- _STUDY TEXT_:
BEGIN

So where are the loopholes of the maze, and how can life on this planet be organized in such a way that humans can fully develop their possibilities?
In the following you will not find the ultimate answer to this question, but rather some suggestions for experimentation, which have not been followed seriously and systematically so far. You are invited to experiment and contribute other such possibilities.
The general idea of these suggestions is not to change "society" (and accordingly fall into regulation traps), but to change life at a very basic cultural level. Of course, a radically new culture will not emerge automatically; it will have to be created intentionally. This relies on the basic emancipatoric assumption:Instead of being programmed externally, we can ourselves write the program which is driving us.
If you would be a real seeker after truth, it is necessary that at least once in your life you doubt, as far as possible, all things.
Rene Descartes (1596-1650)
Main ideasLet us collect ideas for a new culture and for avoiding old patterns. The following is by no means complete.
A warning in advance: When you think from within the current culture, a radically new culture means the most acultural thing imaginable.
- Don't believe in anything. Don't buy what you don't understand. Don't respect or create (invisible) authorities.
- Keep learning and - more importantly - unlearning. Keep asking, grow doubt. Ask seemingly naive questions (which often concern fundamentals). Try to find rational answers for "naive" questions (which may be hard). Admit when you're lacking answers. Create an atmosphere where people having questions are neither overruled by nor ignoring those having answers, where knowledge does not imply power, but still there is a desire to doubt and learn.
- Don't subscribe to any system of belief; don't become a member of any identity group, let alone a party (which admittedly sacrifices critical though in order to obtain power).
- Don't try to legitimate your actions; this often means respecting an invisible authority. Make your friends understand why you did something by explaining your situation (and not abstracting it).
- Keep all commercial interests completely separated from your efforts to escape.
- Try to avoid money as far as possible when you try to escape.
- Make material independence (including "production") part of your escape strategy.
- Don't rely on assurances and services of the old system; do it yourself and do it together with your friends.
- Build communities based on mutual trust, without "society" as fallback option.
- Build decentralized infrastructure (e.g., collective crop production, wireless peering, ...).
- Start from a coherent analysis of reality based on your own experiences.
- From there explore different directions, but avoid the many, many traps and dead ends.
- Within one or more communities find common directions.
- Restart communication. Take time for each other. A new culture of communication means to communicate from person to person about real situations, not about simplified images (which are produced by media and people lacking time).
- Don't be a medium. Lacking own experience, we unintendedly reproduce media narratives (and become media ourselves); let's go back to our own experiences (however unspectacular) and let's deal with the lack of them.
- In every moment be aware of the destructive character of language. Let's try to motivate our peers in advancing changes in every moment.
- Respect the 10 commandments!
- Allow and value doubt. Develop the strength to resist those delivering a good rhetoric performance. Take time to analyze your speeches. Don't refer to anything that is "commonly known".
- Learn language anew. Don't assume a common understanding of basic notions. Discuss their meaning in
connection with your own experiences. Take time to learn other points of view.

END

- _ACTION ITEM 1_:
Answer these questions about the essay on a new culture:
(a) Which thinker is quoted, and what years are given for him?
(b) What two examples of decentralized infrastructure does the essay name?
(c) What warning does the essay give in advance?
- _ACTION ITEM 2_: Resume the essay on a new culture after its final sentence by adding further items to its list of ideas.
The records have no role in the work on the essay about a new culture.

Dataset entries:
BEGIN

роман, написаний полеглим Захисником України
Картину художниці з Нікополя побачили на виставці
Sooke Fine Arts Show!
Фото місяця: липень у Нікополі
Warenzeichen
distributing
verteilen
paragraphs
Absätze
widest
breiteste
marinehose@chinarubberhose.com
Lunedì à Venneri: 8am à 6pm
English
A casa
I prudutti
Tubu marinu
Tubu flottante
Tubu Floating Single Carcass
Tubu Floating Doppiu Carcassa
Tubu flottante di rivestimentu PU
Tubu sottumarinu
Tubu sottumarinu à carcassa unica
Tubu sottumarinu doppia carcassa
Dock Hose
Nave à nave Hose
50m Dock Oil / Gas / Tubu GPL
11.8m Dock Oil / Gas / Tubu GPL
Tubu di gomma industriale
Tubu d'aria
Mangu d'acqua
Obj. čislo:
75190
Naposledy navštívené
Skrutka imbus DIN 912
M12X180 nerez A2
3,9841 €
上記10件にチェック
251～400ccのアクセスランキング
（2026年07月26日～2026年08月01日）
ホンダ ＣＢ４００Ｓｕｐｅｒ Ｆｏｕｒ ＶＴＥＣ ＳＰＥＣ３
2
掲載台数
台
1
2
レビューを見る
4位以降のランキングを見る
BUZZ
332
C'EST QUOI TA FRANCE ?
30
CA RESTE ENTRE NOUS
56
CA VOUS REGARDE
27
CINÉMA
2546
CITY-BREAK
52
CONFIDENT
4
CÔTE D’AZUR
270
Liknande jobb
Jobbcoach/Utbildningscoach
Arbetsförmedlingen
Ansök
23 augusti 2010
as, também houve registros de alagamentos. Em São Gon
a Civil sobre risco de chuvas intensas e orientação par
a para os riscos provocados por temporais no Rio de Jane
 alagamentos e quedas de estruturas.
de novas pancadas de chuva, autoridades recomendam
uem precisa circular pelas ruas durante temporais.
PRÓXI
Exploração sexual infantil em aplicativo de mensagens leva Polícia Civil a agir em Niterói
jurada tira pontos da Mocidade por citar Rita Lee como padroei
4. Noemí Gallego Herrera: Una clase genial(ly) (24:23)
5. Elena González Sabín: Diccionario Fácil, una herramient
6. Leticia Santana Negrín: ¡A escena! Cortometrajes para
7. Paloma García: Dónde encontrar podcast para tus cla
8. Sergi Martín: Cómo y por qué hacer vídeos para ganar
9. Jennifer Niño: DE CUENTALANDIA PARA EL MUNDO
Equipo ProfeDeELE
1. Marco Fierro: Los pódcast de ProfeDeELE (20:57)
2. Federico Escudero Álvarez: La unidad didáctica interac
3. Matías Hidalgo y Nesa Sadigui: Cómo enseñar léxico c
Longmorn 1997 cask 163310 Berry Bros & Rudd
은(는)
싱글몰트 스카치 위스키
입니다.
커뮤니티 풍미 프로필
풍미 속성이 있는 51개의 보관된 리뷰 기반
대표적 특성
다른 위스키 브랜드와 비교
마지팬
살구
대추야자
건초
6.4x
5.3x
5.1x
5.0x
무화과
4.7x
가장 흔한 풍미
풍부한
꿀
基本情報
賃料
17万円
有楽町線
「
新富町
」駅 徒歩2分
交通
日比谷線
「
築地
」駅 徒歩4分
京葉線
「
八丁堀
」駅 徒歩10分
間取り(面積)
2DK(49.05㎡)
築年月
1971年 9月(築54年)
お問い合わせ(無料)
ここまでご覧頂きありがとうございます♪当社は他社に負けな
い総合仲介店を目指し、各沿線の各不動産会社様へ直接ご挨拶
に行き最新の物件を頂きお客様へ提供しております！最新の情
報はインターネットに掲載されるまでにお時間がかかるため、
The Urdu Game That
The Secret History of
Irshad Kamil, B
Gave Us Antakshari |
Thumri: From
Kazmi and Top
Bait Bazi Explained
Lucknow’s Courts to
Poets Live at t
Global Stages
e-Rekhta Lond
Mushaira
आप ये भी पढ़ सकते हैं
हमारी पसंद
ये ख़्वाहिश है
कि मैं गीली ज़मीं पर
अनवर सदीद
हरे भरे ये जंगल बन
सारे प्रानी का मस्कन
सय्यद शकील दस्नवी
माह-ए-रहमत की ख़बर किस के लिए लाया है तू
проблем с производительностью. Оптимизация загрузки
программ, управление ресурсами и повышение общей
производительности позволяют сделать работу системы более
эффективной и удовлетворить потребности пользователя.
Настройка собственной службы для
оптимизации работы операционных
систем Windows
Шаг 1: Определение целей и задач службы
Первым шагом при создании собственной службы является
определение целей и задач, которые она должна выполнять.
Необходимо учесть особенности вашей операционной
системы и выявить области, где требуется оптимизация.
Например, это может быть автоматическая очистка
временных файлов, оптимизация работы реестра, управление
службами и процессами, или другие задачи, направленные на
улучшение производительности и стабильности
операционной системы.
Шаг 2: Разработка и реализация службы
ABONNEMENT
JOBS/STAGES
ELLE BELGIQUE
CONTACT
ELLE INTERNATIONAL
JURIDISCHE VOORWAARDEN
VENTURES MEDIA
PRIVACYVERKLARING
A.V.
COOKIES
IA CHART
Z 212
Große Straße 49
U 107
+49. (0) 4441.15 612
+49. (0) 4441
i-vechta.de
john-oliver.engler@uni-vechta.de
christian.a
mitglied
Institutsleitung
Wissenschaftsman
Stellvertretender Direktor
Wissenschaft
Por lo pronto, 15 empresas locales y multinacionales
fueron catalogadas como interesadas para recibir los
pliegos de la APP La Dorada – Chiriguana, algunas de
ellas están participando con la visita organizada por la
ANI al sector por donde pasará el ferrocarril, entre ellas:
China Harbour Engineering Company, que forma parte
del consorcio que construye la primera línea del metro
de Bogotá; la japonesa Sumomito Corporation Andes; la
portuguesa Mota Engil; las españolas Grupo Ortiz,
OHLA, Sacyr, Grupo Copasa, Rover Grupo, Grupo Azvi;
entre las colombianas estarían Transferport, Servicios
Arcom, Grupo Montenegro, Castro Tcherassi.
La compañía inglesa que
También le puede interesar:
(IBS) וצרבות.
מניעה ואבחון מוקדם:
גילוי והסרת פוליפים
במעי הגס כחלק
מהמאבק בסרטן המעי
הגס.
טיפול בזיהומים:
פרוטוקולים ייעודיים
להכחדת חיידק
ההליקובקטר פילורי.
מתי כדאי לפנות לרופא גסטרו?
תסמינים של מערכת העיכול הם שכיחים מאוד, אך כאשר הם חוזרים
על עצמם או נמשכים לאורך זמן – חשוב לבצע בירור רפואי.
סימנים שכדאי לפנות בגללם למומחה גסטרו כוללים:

END

- _FINAL ANSWER 1_:
(a) Rene Descartes, 1596-1650.
(b) Collective crop production and wireless peering.
(c) When you think from within the current culture, a radically new culture means the most acultural thing imaginable.

- _FINAL ANSWER 2_:
- Don't wait for "the public" (uninvolved people, media) to confirm that you have changed something. Judge it from what your peers say and what you think.
- Refuse to propagate rumors. Ignore gossip, which is roughly all that is not related to your friends' direct experiences or natural laws.
- Don't try to make yourself liked by telling spectacular news. Encourage others to tell you something that has observable effects in your lifes. Try to focus on the things that you can change, but always keep in mind the structure of the maze.
- Stop monitoring politicial correctness like a trained dog (not to mention police).
- Don't use common terms to describe your 'escape'(?) activities; language is the first step in assimilation; create a new language!
- Don't tell others how they should think (naive politics).
- Don't gossip. This will make "known" things even better known just like
capitalism makes the rich even richer. - This is valuable production within a discourse system obeying capitalist rules.
- Let's try to find common understandings, not just create agreements.
- Let's stop talking about absent people. (It is ok to talk from absent people, i.e., repeat what they would say.)
- Let's only consider true what we have understood, not what many people say.
- Don't let others think for you. Think for yourself.
- Let's stop expecting conformity from others.
- Let's stop producing rumors. Don't believe. Ask twice. Require proofs. Check consistency. Truth is approached by talking less and thinking/doubting more.
- Talking/Writing means producing misunderstandings. Let us therefore always refer to examples and common experiences, even if they seem trivial.
- Let's continuously develop a glossary of terms used in our communities.
- Practise direct action: Act as if you were already free.
- Practise direct interaction: Don't let your articulation be censored.
- Refuse competitions and alienating incentives; if you still want to win, ask yourself why and talk to your peers about it.
- Refuse representation; if you still want to create an image of yourself, ask yourself why and talk to your peers about it. Refuse in particular symbols; don't pay attention and don't produce them. Now that even industrial products promise revolution, you would only contribute to that lie.
- Beware of "networking" within your local communities. Make non-exclusive direct communication a cornerstone of your communities.
Fully inhabiting is all that can be set against the paradigm of government.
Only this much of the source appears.